Vietnam already has many tech platforms and startups, such as home-sharing platform Luxstay and e-commerce platform Sendo. The draft National Strategy on Industry 4.0 to 2030, prepared by the Ministry of Planning and Investment (MPI), notes that Vietnam is expected to have at least five tech companies valued more than $1 billion (known as unicorn companies) by 2025, and that figure will double by 2030.

Bright times

Companies and startups have posted significant results. Launched in 2018, the “be” ride-hailing app has been downloaded to 4.5 million mobile devices and more than 35 million beBike and beCar rides have been completed, with about 350,000 ride requests each day and 50,000 driver partners. The app is available in nine of Vietnam’s cities and provinces. 

Tiki’s monthly website traffic in the third quarter of 2019 was 27.1 million visits (both desktop and mobile); down slightly compared to previous quarters, according to iPrice Insight’s Map of E-commerce in Vietnam for the third quarter of 2019 released in October and based on data from SimilarWeb, a data analysis tool for websites. Throughout its nine-year development journey, Tiki has attracted minority investors such as VNG (Vietnam), CyberAgent Ventures (Japan), STIC (South Korea), and JD.com (China). 

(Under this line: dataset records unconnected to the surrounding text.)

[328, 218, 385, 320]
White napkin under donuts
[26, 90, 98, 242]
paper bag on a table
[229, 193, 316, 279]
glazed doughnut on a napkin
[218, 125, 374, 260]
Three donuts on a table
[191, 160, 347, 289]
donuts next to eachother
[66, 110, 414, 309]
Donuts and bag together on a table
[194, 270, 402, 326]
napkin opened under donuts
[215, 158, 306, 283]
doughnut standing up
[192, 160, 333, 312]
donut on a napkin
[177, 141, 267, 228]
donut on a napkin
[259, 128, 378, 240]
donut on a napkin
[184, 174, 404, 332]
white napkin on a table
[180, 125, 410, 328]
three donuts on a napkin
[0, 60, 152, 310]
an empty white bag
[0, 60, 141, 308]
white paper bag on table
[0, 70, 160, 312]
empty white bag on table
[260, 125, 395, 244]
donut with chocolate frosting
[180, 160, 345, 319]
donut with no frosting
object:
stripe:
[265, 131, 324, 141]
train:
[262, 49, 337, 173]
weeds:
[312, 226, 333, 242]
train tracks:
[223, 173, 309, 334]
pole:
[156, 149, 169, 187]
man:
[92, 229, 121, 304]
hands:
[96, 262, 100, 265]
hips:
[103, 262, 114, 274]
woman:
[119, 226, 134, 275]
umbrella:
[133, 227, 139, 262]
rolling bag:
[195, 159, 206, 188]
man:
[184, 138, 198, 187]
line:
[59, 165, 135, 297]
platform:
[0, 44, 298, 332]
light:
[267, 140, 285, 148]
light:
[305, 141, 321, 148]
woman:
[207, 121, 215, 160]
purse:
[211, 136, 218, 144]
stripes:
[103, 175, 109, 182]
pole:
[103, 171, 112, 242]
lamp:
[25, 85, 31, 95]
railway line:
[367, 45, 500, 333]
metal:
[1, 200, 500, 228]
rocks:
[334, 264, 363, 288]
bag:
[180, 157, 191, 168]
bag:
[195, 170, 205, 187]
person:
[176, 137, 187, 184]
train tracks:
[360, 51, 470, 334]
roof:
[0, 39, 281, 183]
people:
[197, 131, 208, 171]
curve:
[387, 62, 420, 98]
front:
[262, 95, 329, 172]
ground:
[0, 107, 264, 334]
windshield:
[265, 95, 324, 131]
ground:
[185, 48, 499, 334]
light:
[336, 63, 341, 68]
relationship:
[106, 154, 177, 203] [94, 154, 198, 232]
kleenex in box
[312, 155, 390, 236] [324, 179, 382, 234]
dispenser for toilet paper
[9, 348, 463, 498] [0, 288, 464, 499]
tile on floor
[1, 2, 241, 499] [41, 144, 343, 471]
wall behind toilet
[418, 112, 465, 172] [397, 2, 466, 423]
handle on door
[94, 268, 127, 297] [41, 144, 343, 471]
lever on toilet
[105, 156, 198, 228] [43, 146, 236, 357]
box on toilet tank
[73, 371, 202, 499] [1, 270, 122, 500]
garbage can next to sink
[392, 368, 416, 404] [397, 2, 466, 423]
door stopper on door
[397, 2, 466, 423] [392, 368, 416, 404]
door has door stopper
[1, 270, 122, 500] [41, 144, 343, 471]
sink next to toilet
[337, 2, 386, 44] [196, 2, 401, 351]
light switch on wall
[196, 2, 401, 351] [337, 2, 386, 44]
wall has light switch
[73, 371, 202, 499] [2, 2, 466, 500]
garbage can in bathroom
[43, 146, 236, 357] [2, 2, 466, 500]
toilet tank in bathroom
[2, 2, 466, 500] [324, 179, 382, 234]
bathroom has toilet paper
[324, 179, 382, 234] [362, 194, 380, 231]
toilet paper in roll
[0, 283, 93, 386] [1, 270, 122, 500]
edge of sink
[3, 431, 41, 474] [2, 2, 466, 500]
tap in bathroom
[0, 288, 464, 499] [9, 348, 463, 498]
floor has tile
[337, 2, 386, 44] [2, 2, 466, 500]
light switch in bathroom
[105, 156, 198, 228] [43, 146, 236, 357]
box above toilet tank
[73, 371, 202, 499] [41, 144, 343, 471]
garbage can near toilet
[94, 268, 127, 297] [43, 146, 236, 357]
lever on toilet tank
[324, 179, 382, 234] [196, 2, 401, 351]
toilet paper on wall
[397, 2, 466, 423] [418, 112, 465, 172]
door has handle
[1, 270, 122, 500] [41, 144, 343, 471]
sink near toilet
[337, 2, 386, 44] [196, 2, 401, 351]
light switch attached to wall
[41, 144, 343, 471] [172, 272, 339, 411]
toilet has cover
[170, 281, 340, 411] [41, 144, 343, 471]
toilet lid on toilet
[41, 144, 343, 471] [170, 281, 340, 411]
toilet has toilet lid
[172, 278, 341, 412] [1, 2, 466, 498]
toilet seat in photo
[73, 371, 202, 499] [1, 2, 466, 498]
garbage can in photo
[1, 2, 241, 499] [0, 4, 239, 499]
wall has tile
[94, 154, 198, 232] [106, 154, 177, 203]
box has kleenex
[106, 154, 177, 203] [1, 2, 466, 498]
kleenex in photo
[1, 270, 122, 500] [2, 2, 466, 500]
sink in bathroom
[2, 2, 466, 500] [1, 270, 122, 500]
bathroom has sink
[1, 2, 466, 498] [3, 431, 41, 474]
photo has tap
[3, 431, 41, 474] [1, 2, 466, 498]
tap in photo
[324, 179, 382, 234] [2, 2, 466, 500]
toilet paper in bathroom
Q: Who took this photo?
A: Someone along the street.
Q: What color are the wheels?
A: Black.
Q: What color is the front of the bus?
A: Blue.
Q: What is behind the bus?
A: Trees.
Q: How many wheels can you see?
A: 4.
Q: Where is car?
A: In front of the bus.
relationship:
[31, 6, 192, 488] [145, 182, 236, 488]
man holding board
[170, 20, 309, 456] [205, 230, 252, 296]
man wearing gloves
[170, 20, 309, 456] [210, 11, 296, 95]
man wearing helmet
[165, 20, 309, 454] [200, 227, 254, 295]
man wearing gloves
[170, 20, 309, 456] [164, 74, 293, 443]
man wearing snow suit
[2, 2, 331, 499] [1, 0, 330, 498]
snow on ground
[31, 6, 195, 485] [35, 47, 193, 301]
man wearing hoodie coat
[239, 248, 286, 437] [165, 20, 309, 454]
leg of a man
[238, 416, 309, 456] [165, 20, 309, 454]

After more than 12 years in business, MoMo wallet had reached more than 13 million users as at November, with 12,000 payment partners and 100,000 payment points nationwide. It is directly linked with 23 major banks in Vietnam and 43 domestic banks via the Napas portal. Momo allows customers to not only buy telco credits, send money, or pay their bills, but also buy movie tickets, book airline tickets, take out insurance policies, and pay for goods and services at the 100,000 payment points, many of which are found in chains such as Circle K, Ministop, and FPT Shop. 

According to Mr. Diep, founders with experience and user insight have the conditions to succeed, and there are other advantages to develop in Vietnam. Research from Google, Temasek, and Bain released in October noted that Vietnam’s internet economy is booming, as it heads towards $12 billion in 2019, for 38 per cent annualized growth rate since 2015, and a projected increase to $43 billion by 2025. A number of foreign investors have poured large sums into MoMo and Sendo over the last few months, contributing to growth. 

Tough competition

There are also many challenges facing tech companies and startups. Competition is inevitable, from both local and foreign rivals. “Many giants in the region are willing to ‘burn’ millions of dollars on capturing the Vietnamese market,” said Mr. Diep. “They are not startups like us, but giants.”

Similarly, Mr. Hai said BE has used quality and social responsibility in developing operations and attracting customer, rather than simply offering low prices. “If foreign rivals are willing to ‘burn money’ to offer cheap rides and attract users, BE will initially be at a disadvantage because consumers are very much interested in price first,” he added.

“be” has also faced difficulties in legal matters. It registered as a transportation company applying technology, so taxes and duties on drivers and users are higher than at its competitors. Mr. Hai believes that in the context of complex changes in the field, the looseness of the legal framework will see foreign competitors taking advantage of loopholes and will result in a business environment lacking fairness and transparency.

Companies established by Vietnamese founders like MoMo should build products that appeal to Vietnamese customers. Mr. Diep said that Vietnamese people often prefer to use foreign products, so it is necessary to change this preference and turn them towards local products. “With Vietnam’s economy still dominated by cash, companies like MoMo are working hard to create a cashless economy,” he said. 

Though there are challenges, it can’t be denied that advantages exist for tech companies and startups to compete against the world. As Mr. Diep said, when building products, the ambition of Vietnamese company founders is not only to serve the domestic market but also regional markets, and there are indeed Vietnamese names competing with foreign rivals.